Reproduce the entries below exactly, but only from the line containing "办公: 380700 -> 1100000" to the line containing "move_entropy, 2025-09-17 12:28:42: 2.9", inclusive.

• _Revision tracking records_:
___

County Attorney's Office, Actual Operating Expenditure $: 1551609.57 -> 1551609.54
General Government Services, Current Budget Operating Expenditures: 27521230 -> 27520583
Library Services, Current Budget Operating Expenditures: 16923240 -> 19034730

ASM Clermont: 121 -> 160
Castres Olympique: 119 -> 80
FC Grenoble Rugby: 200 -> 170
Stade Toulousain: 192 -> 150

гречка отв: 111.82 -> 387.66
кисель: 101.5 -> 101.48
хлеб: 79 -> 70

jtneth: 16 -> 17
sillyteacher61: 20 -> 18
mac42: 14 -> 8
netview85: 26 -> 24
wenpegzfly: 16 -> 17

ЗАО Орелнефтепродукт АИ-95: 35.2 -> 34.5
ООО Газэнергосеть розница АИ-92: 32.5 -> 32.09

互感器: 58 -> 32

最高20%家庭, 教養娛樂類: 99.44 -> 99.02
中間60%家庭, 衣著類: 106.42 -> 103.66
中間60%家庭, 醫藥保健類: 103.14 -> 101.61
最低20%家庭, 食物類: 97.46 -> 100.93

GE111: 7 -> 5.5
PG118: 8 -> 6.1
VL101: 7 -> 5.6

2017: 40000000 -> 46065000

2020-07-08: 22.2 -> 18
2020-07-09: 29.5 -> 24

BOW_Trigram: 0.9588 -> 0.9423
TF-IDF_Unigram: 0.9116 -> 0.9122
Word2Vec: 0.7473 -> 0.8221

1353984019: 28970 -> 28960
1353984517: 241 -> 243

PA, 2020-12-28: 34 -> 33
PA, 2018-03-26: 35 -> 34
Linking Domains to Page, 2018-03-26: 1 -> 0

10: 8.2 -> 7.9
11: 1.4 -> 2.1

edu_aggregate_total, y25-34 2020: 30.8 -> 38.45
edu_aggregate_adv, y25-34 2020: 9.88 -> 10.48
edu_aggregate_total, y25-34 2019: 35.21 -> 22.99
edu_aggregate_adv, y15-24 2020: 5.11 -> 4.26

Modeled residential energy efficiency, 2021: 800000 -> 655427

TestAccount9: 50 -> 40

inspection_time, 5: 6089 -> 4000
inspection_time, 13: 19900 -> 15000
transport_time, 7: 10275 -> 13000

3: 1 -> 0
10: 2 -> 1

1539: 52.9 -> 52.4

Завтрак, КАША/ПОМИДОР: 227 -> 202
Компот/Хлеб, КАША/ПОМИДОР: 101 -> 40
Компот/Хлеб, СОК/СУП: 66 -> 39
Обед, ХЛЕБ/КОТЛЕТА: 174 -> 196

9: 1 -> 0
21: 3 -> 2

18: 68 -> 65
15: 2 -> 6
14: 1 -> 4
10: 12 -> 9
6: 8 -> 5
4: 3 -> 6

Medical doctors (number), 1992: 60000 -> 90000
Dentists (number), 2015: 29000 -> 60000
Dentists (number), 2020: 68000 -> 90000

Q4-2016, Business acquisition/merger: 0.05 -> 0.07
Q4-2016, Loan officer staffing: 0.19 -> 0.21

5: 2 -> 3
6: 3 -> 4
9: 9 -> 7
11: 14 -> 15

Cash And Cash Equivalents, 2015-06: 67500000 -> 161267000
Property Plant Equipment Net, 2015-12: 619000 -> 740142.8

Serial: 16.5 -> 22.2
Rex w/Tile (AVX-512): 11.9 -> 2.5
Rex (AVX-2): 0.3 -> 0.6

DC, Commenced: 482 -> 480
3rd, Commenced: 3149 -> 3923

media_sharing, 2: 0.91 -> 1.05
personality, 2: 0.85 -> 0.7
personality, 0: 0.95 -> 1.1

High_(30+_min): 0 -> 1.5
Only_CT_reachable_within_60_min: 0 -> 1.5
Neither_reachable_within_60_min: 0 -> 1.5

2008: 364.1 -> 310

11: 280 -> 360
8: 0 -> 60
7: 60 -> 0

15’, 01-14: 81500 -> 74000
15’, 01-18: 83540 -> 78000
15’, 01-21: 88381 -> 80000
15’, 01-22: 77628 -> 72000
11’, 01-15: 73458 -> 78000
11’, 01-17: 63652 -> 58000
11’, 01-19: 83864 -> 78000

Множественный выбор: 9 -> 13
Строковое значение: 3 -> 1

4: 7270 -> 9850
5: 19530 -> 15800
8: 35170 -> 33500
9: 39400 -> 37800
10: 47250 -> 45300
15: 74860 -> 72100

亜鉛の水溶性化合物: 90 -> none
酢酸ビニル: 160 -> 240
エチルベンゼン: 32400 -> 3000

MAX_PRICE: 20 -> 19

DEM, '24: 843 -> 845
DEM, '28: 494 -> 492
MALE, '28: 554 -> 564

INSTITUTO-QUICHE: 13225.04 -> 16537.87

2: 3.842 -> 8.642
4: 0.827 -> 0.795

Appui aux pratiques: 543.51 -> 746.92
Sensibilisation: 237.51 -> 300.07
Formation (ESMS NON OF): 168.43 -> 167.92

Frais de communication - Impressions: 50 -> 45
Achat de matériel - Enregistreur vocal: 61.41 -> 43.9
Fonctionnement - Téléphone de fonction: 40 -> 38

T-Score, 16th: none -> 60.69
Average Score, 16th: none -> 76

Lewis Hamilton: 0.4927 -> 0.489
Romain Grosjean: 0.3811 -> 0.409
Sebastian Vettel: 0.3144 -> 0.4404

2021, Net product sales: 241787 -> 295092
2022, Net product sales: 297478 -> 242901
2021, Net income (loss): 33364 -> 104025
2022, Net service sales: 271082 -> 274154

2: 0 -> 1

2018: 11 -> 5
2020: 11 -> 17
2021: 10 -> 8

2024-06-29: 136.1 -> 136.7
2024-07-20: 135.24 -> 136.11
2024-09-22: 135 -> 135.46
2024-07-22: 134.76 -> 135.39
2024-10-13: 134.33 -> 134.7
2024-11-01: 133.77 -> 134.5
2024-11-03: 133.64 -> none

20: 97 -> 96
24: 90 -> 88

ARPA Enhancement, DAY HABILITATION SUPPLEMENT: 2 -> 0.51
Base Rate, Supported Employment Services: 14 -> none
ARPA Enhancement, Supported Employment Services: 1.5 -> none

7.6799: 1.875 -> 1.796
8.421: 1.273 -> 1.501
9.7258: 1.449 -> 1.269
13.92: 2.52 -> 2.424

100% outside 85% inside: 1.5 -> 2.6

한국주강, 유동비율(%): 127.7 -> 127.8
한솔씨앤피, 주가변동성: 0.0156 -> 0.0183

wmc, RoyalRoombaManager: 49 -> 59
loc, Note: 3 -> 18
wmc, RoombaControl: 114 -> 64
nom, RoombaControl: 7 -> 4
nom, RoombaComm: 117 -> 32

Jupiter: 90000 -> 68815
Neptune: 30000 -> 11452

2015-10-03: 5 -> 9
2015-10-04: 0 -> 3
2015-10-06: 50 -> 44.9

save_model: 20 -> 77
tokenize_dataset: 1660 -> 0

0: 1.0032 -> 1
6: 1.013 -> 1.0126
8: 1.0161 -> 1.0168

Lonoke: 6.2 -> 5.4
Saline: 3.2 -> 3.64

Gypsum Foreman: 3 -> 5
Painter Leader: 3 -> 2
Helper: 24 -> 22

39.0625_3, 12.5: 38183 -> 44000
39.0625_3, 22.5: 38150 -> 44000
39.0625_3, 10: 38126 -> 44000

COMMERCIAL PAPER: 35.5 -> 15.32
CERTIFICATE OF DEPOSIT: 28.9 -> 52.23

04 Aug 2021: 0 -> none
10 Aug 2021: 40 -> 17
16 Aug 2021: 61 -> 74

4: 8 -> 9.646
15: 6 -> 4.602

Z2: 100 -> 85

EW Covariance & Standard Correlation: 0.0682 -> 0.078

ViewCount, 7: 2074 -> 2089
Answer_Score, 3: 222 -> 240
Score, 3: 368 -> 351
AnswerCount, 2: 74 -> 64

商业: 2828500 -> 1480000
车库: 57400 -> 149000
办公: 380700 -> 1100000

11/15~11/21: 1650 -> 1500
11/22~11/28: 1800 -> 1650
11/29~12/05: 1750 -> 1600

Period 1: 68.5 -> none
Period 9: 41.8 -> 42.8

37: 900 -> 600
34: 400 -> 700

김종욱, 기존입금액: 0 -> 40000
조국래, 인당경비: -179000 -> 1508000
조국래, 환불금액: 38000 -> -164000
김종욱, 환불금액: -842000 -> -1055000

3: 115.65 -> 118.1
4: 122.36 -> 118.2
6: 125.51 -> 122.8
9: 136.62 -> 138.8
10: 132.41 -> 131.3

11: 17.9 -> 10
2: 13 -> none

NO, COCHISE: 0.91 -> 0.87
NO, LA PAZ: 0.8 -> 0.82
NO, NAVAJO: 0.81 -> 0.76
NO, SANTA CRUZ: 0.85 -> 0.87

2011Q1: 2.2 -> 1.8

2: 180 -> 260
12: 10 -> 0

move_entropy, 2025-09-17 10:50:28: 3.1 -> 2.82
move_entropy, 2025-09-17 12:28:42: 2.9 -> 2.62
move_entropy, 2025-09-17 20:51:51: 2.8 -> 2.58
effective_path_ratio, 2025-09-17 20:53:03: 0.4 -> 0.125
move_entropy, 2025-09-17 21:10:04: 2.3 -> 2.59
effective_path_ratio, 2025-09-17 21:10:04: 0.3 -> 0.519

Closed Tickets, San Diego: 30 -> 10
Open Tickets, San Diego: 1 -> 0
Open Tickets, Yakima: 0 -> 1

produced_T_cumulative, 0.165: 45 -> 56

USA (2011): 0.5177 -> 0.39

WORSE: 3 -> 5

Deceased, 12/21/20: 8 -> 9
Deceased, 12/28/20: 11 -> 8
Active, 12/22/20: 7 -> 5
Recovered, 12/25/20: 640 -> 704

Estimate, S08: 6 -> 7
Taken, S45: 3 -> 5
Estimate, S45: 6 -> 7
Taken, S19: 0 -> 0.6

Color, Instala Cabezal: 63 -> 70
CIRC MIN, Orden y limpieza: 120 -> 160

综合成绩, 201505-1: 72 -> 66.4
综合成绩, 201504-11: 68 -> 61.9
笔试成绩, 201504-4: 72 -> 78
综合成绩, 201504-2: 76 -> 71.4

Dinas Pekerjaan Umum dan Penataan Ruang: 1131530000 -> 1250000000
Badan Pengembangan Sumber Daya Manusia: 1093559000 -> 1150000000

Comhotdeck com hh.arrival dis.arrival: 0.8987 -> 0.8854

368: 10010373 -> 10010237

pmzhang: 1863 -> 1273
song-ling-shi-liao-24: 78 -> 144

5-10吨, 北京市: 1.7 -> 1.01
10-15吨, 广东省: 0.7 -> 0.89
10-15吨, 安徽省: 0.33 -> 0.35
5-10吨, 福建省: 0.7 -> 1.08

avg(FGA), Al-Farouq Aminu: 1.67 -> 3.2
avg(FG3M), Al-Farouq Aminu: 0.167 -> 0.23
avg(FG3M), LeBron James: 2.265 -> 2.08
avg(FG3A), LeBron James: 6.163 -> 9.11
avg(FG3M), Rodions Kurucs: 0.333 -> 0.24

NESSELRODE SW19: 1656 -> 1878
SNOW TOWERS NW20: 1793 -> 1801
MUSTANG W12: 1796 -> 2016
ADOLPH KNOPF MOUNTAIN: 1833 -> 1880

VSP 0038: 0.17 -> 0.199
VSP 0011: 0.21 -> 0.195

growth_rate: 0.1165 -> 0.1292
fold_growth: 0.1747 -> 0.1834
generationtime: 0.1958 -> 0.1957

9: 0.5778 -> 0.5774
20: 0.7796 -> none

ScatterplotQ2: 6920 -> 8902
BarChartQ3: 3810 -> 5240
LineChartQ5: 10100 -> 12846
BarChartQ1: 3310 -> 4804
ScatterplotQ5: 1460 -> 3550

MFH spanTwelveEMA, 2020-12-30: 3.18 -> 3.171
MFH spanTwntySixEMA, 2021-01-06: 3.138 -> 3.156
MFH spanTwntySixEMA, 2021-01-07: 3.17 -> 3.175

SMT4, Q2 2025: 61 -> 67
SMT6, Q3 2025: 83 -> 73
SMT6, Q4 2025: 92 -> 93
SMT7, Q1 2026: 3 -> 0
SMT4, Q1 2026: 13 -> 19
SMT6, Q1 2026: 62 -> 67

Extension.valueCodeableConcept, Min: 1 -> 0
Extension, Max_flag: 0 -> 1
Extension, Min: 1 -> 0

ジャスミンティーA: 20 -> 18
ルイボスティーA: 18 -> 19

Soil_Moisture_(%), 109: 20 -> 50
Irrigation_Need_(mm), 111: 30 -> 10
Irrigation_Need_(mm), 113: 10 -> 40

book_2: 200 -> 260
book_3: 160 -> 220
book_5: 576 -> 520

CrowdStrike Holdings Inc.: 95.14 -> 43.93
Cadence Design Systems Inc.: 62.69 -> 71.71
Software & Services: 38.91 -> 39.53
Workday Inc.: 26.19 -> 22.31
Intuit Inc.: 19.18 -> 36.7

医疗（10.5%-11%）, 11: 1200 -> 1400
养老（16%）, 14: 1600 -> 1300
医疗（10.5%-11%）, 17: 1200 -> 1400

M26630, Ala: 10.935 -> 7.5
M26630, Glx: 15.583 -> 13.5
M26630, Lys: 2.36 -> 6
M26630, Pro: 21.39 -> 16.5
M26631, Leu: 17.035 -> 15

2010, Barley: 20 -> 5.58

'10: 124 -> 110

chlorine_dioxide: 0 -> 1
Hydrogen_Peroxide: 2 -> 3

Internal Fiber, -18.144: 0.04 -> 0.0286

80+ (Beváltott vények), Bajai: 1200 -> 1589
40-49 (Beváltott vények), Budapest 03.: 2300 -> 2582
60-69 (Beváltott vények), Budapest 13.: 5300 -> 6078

___

• _TASK RESULT_:
办公: 380700 -> 1100000

11/15~11/21: 1650 -> 1500
11/22~11/28: 1800 -> 1650
11/29~12/05: 1750 -> 1600

Period 1: 68.5 -> none
Period 9: 41.8 -> 42.8

37: 900 -> 600
34: 400 -> 700

김종욱, 기존입금액: 0 -> 40000
조국래, 인당경비: -179000 -> 1508000
조국래, 환불금액: 38000 -> -164000
김종욱, 환불금액: -842000 -> -1055000

3: 115.65 -> 118.1
4: 122.36 -> 118.2
6: 125.51 -> 122.8
9: 136.62 -> 138.8
10: 132.41 -> 131.3

11: 17.9 -> 10
2: 13 -> none

NO, COCHISE: 0.91 -> 0.87
NO, LA PAZ: 0.8 -> 0.82
NO, NAVAJO: 0.81 -> 0.76
NO, SANTA CRUZ: 0.85 -> 0.87

2011Q1: 2.2 -> 1.8

2: 180 -> 260
12: 10 -> 0

move_entropy, 2025-09-17 10:50:28: 3.1 -> 2.82
move_entropy, 2025-09-17 12:28:42: 2.9 -> 2.62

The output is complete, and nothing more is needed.